[TEXT SEGMENT]

Today saw the completion of the tutorial missions after roughly 17 hours. Hoorah! About bloody time. 
 
So, I ask myself, whatever is next? The rookie chat tells me to go to do some Sisters of Eden missions, so I did a few. Kinda boring fetch quests. 
 
The thing is, these tutorials and missions probably would have seemed brilliant, but I know now that that's really not what EVE is about at all. I hopped over to Sacerdos87's thread on these forums and found a corporation to join: The Cronus Miners. It "only" took 20 jumps to get to their base, and then I signed up and became a member. Happy days! 
 
The Cronus Miners are, well, a mining corporation. Duh. There are three of us right now: me, Sacerdos, and SunburnSlap. What our operations consist of right now are Sacerdos and Sunburn mining while I go back and forth to the base, collecting and depositing the minerals that they have mined. Your standard monotonous, repetitive task. 
 
...Yet I'm hopelessly addicted to it. Like I said to the corp, it's like a second job, but in space, so it's okay. The key words here are: in space. When you've grown up on sci-fi, a life spent scouring asteroid belts is a goddamn great prospect. Shit, if I could quit my job and just do mineral runs all day for some real cash,  I totally would. The scary part is, that's probably a viable option. I've been reading about PLEX, an ingame item that you can seemingly buy and sell for either ISK or realmonies. So if you made enough ISK in mineral runs to buy some PLEX and trade that for real money on eBay... the implications are frightening. 
 
And it's not like you'd miss human contact: I've spent the last four hours having the same conversations I would have with people at work or friends. 
 
In summary: This game fucking frightens me. 
 
There was also a slightly hilarious moment today. While doing mineral runs for the corp, another player appeared and started stealing from our container, which resulted in Sacerdos87's ship blowing up and SunburnSlap on the run. Of course I headed back out there to find the container with a new yellow colour which I examined, to find it full of minerals. RESULT, I say. Until I mention it in the ventrilo to find that yellow means it belongs to the guy who stole it, and now he has a kill right on me. 
 
...Ohshit. 
 
So I try to warp out, only to find I've been jammed and the piratebastard is shooting me! KABOOM! Goes the ship. 
 
Luckily I had insurance, so getting back to the base reveals a pleasant surprise in the form a Reaper, which I instantly make active and head out to pick up the Wreathe I just bought to replace the lost one. 
 
Piratebastard's waiting outside. KABOOM! Goes the ship.

[/TEXT SEGMENT]

WHAT TO DO: According to the EVE post, which corporation did the writer join?

[PROVIDED MATERIAL]

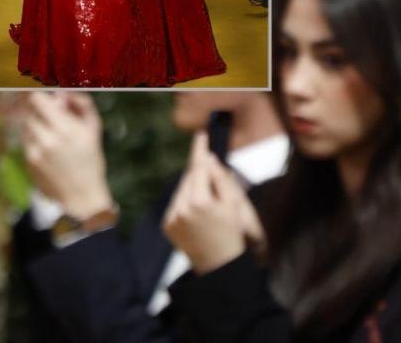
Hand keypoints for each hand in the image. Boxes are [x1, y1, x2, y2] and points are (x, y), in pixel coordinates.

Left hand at [20, 92, 112, 218]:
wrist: (82, 195)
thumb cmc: (90, 158)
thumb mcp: (94, 127)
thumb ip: (80, 103)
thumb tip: (61, 92)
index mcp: (66, 129)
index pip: (36, 99)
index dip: (38, 93)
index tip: (44, 93)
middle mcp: (48, 139)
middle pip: (29, 110)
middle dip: (39, 108)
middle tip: (51, 113)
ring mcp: (35, 151)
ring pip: (26, 123)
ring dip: (35, 122)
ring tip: (52, 132)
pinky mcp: (28, 161)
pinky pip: (25, 139)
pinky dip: (33, 137)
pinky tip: (48, 147)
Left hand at [162, 132, 264, 273]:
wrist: (219, 265)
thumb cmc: (232, 234)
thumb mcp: (234, 205)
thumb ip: (222, 179)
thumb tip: (210, 159)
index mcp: (201, 201)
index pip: (198, 168)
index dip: (199, 150)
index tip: (201, 135)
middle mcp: (182, 208)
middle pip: (189, 178)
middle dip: (200, 174)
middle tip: (213, 182)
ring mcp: (172, 217)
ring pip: (181, 190)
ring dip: (192, 189)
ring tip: (207, 205)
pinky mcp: (166, 225)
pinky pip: (175, 205)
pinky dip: (185, 203)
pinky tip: (197, 215)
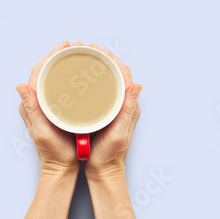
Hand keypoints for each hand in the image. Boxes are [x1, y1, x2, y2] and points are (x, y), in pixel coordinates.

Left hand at [16, 41, 79, 175]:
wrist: (60, 167)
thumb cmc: (53, 152)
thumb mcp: (41, 131)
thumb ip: (31, 109)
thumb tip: (20, 86)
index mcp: (31, 104)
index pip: (38, 72)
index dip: (50, 56)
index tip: (65, 45)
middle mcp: (36, 102)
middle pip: (46, 71)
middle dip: (59, 55)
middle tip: (76, 45)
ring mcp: (45, 106)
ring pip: (53, 78)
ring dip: (64, 63)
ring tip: (79, 53)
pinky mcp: (54, 110)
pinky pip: (59, 87)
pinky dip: (68, 76)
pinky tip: (79, 73)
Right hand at [84, 43, 142, 179]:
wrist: (105, 170)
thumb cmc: (110, 154)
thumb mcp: (120, 132)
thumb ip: (128, 109)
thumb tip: (137, 84)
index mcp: (130, 106)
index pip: (124, 73)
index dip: (111, 58)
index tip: (95, 49)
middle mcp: (124, 104)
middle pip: (115, 73)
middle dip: (102, 57)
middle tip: (85, 48)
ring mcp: (115, 108)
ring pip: (108, 80)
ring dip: (97, 66)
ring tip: (83, 56)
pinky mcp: (106, 113)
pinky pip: (102, 90)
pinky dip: (93, 78)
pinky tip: (81, 76)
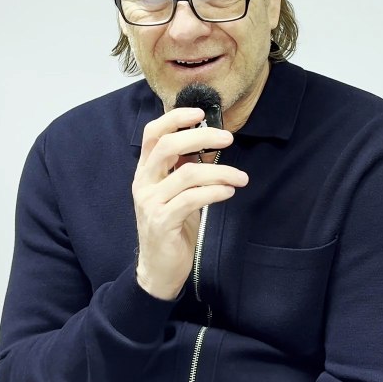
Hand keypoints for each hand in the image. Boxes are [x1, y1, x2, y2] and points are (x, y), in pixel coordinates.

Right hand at [132, 107, 248, 298]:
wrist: (159, 268)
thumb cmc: (172, 226)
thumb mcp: (174, 192)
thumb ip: (183, 168)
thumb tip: (209, 143)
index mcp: (145, 171)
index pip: (152, 134)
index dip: (175, 118)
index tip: (200, 113)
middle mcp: (143, 183)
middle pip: (169, 146)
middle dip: (201, 137)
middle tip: (228, 139)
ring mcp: (150, 202)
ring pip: (187, 174)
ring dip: (220, 172)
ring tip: (239, 177)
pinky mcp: (162, 221)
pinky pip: (193, 199)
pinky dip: (215, 192)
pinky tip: (229, 192)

[/PROVIDED MATERIAL]

SOLUTION TO THIS PROBLEM: The Cronus Miners.